Theories of credit money in Japanese Marxian economics: 1 introduction
Even inconvertible money is credit money
Theories of credit money in Japanese Marxian economics
Introduction
Why can money
buy commodities? What is the ground of value of the money?
Marx has
clarified that money is the specific commodity by which all commodities express
their value. In the 19th century, people thought that money is gold, which has
value in itself, and that credit money is a promise to pay the gold money.
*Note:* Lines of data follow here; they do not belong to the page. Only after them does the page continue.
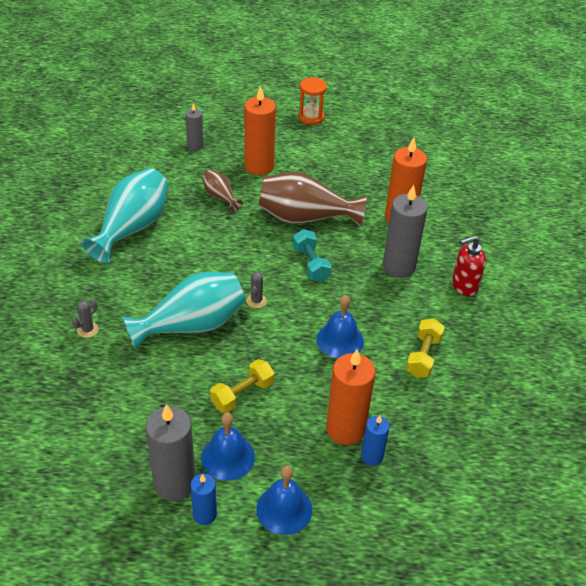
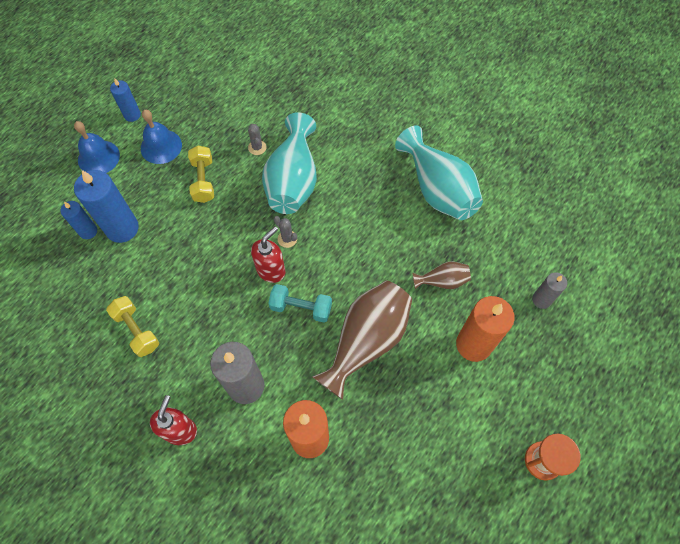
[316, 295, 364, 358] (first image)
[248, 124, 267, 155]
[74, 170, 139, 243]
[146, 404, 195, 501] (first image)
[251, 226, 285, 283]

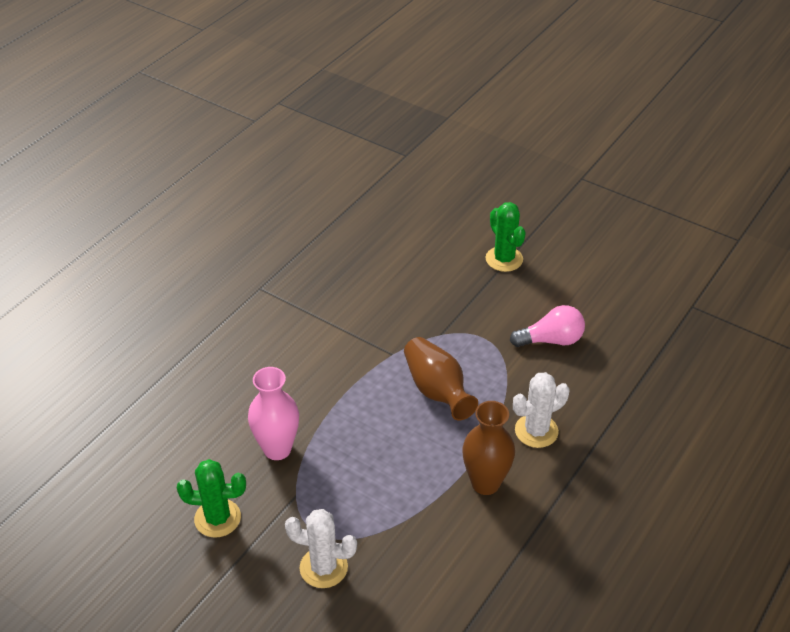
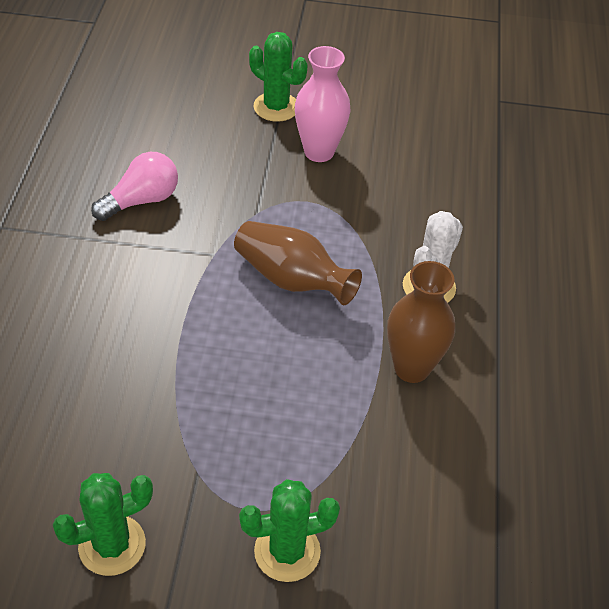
[91, 152, 178, 221]
[295, 46, 351, 162]
[239, 479, 340, 582]

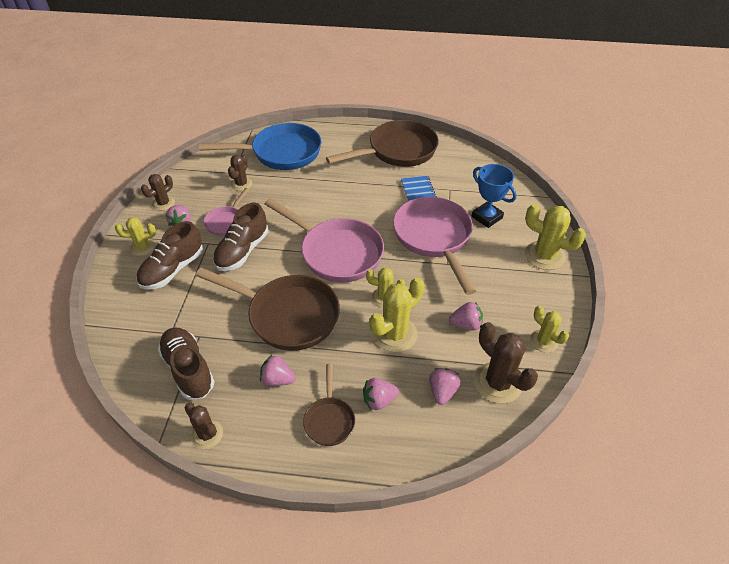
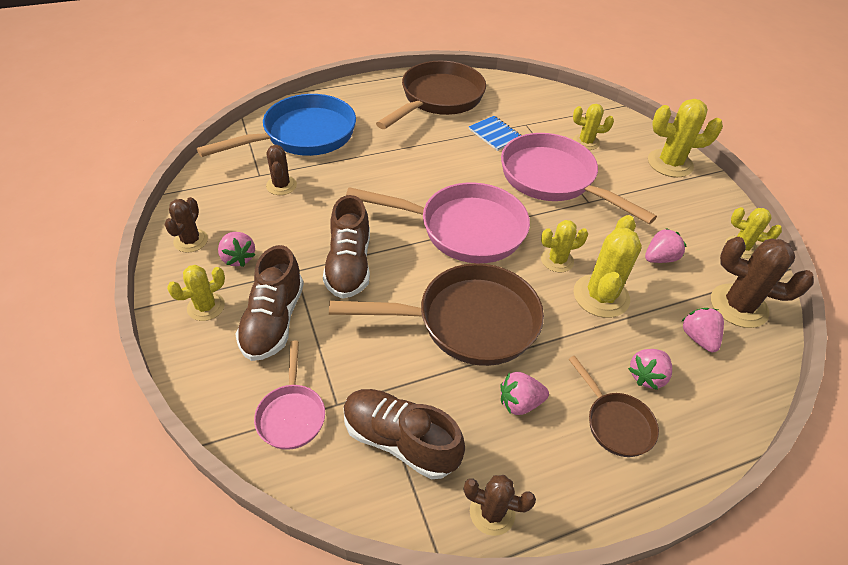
[573, 104, 614, 150]
[254, 341, 325, 450]

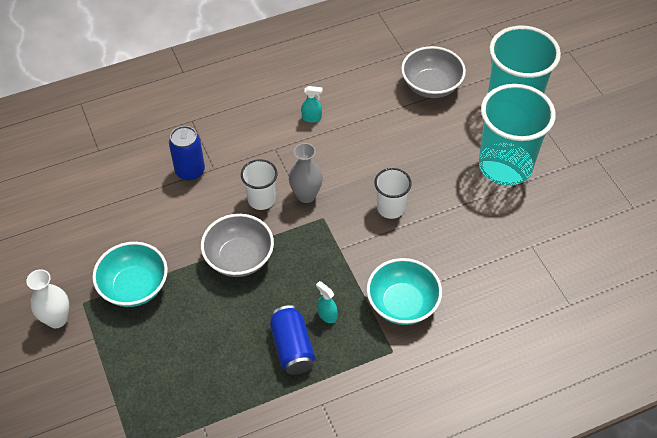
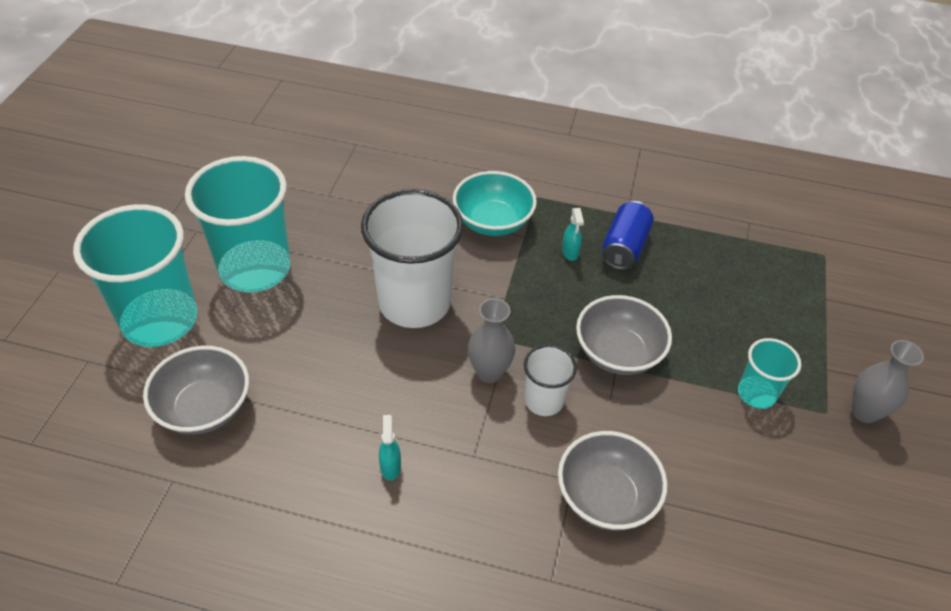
[379, 415, 401, 480]
[558, 431, 667, 530]
[361, 189, 464, 328]
[738, 338, 801, 409]
[852, 340, 924, 423]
However, after the suspension of the gold standard, the inconvertible money
does not seem to have any value in itself. However, here I show theories of
credit money in Japanese Marxian economics that maintain the even inconvertible
money is credit money and has commodity value.
Currently, people
think the inconvertible money is fiat money thrown from outside the private
economy. Although theories of endogenous money supply, such as Post Keynesian,
assert that commercial banks’ lending supplies credit money, they assume that the
credit money is a promise to pay the fiat money issued by central banks or
states. However, some Japanese Marxian economists have advocated that inconvertible
money, including central bank money, is credit money, not fiat money. By creating
credit money by lending, the banks have financial assets that are rights to
receive a part of the proceeds from the commodities in the debtors. As long as
the debtors smoothly gain the proceeds, the money issued by the banks has value
based on the commodities. Thus, credit money belongs to commodity money.
Considering this
way, we can understand the universal reason enabling money to circulate,
whether convertible or inconvertible.
The paper is
structured as follows: Section A takes up Tamotsu Okahashi’s theory of credit
money in the Japanese banknote controversy in the 1950s. Section B discusses Uno
Kozo’s criticism of Marx and the development of credit money theory in Uno
school. Section C explains the commodity theory of money in modern Uno theory.